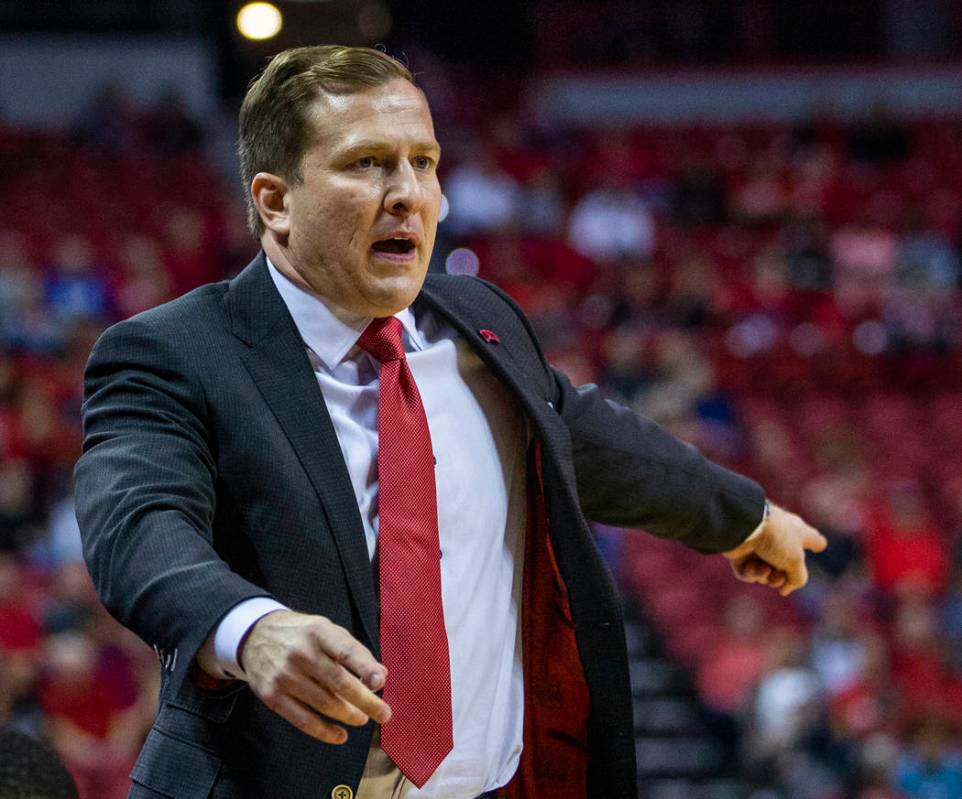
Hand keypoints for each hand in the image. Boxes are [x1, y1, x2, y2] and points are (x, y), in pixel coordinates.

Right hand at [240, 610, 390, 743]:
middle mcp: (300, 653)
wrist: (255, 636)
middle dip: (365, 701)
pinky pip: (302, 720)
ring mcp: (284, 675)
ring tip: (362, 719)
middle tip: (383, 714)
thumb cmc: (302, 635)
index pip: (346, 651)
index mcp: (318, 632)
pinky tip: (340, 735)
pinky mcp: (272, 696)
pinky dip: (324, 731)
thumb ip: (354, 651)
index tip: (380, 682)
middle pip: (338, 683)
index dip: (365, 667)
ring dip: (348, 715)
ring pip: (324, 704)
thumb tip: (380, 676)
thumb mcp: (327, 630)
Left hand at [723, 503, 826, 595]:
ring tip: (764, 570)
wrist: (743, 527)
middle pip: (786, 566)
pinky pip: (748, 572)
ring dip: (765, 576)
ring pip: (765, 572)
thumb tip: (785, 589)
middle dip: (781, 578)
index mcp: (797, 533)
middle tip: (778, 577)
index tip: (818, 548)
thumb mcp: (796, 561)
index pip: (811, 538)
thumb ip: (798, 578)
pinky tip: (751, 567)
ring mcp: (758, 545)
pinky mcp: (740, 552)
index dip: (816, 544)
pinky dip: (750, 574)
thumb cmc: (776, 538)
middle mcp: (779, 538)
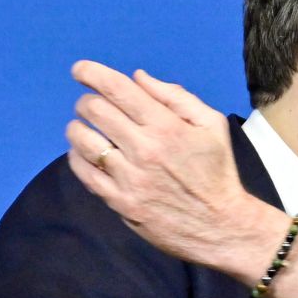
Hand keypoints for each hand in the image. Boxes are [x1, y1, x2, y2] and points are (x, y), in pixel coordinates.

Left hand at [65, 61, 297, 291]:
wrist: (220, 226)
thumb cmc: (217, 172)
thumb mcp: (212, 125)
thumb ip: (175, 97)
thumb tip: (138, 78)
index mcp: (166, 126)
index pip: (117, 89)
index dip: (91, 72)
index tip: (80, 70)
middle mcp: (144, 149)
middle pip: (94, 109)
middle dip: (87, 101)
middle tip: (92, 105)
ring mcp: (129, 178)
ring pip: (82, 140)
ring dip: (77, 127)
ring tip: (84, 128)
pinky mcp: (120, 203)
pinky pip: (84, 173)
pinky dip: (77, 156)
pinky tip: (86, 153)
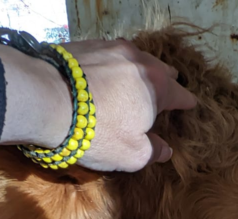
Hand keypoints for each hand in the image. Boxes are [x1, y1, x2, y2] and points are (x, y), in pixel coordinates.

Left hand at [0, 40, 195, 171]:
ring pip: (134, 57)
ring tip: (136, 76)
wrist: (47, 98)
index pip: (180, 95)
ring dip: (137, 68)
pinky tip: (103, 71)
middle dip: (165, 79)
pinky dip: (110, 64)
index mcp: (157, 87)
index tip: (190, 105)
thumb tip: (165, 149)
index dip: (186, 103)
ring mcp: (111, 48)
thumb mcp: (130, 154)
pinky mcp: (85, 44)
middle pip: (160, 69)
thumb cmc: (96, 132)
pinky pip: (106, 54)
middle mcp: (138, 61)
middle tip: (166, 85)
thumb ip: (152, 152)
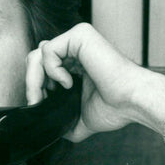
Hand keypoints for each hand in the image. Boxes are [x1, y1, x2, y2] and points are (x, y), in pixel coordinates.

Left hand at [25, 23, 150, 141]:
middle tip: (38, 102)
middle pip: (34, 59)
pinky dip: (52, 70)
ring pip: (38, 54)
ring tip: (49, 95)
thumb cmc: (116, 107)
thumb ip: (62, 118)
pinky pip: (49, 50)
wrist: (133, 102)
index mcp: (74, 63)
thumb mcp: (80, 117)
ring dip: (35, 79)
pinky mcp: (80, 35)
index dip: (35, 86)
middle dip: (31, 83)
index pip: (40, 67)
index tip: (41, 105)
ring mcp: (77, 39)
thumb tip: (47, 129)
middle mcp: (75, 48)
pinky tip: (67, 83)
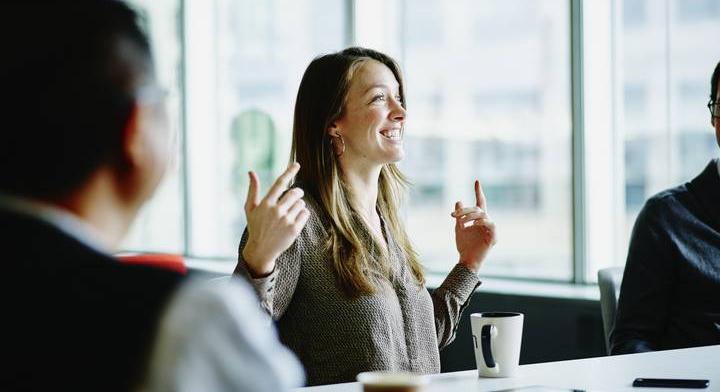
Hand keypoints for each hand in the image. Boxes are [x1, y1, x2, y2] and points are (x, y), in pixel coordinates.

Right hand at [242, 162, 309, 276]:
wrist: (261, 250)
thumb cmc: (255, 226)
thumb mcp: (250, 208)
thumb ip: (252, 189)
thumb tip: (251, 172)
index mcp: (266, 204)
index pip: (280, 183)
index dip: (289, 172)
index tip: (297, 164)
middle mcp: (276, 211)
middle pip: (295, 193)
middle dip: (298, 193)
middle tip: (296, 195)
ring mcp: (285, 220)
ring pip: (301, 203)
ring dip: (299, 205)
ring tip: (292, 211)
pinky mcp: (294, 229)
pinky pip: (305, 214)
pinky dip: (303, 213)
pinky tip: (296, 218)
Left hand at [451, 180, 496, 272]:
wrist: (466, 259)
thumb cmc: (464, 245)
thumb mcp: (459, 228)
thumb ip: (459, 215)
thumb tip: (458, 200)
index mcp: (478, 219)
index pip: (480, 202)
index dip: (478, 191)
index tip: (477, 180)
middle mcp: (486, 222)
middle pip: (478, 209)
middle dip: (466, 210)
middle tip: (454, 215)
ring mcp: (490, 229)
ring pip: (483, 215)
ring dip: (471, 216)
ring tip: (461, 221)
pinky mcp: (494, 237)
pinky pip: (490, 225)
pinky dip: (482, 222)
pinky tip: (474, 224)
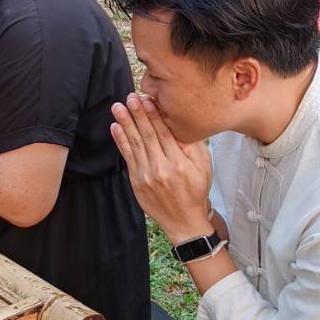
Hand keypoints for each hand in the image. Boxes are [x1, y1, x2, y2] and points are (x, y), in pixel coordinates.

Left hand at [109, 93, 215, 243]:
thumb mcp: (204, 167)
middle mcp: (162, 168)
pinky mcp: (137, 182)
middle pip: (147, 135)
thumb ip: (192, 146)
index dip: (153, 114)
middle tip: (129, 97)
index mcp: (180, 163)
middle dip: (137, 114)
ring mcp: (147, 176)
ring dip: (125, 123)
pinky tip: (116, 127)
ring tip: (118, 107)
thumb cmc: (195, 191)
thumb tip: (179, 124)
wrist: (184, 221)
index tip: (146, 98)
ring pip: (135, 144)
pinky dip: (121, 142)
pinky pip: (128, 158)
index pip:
◆ ◆ ◆
Identify each line in the entries with the word "Left" and copy it.

Left hand at [723, 503, 826, 595]:
Left hand at [65, 61, 297, 291]:
Left hand at [0, 40, 195, 171]:
Left hand at [25, 23, 150, 141]:
Left hand at [451, 180, 496, 272]:
Left hand at [109, 93, 215, 243]:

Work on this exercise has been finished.